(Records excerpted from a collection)
▬▬▬
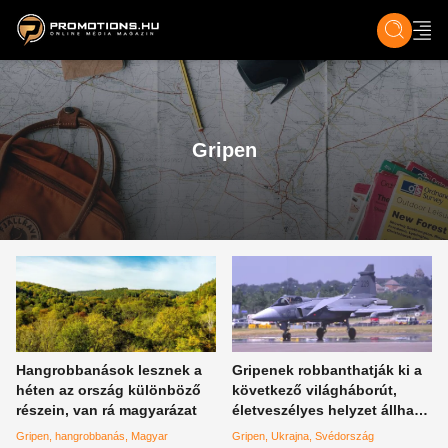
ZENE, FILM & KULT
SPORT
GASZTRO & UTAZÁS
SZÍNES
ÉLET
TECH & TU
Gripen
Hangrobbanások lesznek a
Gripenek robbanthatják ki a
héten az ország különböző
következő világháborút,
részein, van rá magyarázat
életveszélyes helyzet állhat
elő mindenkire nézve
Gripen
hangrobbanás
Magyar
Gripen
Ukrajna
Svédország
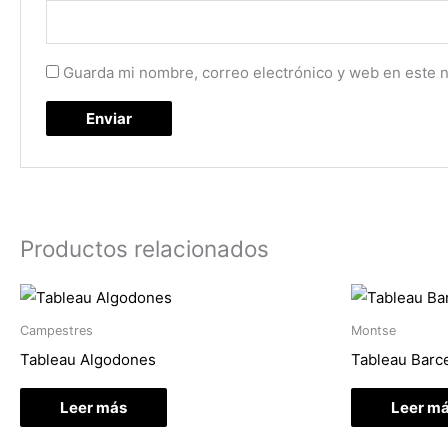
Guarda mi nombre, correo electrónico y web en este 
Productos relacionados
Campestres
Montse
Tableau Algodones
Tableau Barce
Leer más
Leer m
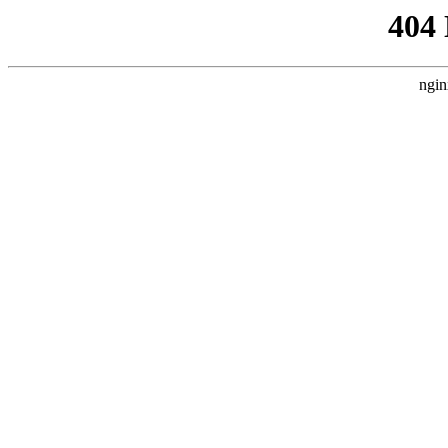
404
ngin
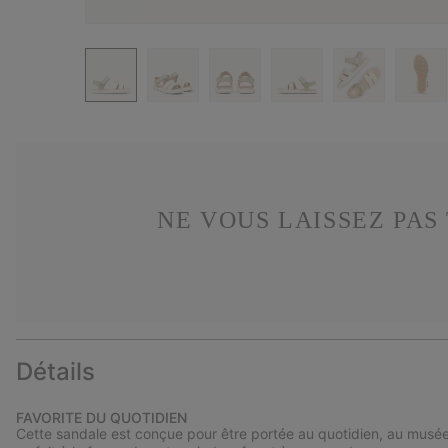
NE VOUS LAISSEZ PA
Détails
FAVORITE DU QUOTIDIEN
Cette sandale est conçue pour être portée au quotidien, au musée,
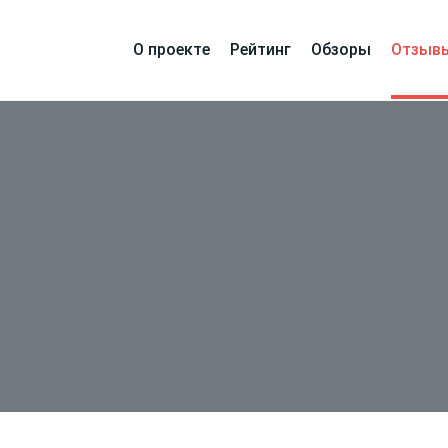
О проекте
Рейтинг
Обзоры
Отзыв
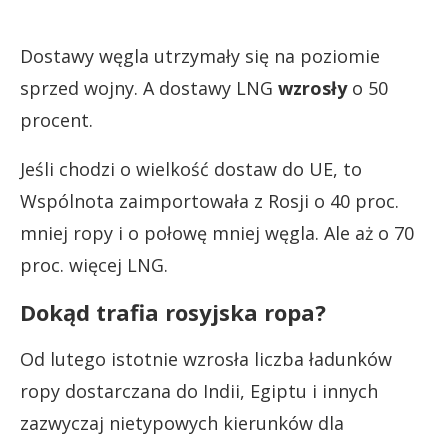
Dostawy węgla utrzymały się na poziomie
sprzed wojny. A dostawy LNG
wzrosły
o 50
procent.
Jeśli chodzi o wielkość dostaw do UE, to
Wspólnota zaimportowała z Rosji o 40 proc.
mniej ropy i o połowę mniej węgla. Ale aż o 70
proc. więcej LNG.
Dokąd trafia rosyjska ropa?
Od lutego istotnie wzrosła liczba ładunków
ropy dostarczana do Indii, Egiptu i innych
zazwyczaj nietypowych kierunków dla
▬▬▬
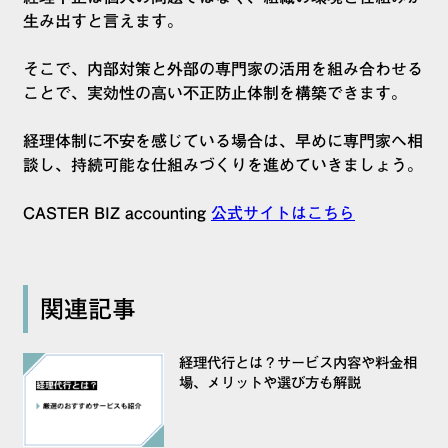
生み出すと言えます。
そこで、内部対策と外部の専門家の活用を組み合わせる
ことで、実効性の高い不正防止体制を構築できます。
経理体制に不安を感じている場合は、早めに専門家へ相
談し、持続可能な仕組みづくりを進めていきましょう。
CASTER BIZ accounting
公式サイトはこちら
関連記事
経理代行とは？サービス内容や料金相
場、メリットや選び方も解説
▬▬▬
● Required action: From the records above, quote only the lines running from the line with "proc. więcej LNG." to the line with "zazwyczaj nietypowych kierunków dla", both lines included.

● Result of this task:
proc. więcej LNG.
Dokąd trafia rosyjska ropa?
Od lutego istotnie wzrosła liczba ładunków
ropy dostarczana do Indii, Egiptu i innych
zazwyczaj nietypowych kierunków dla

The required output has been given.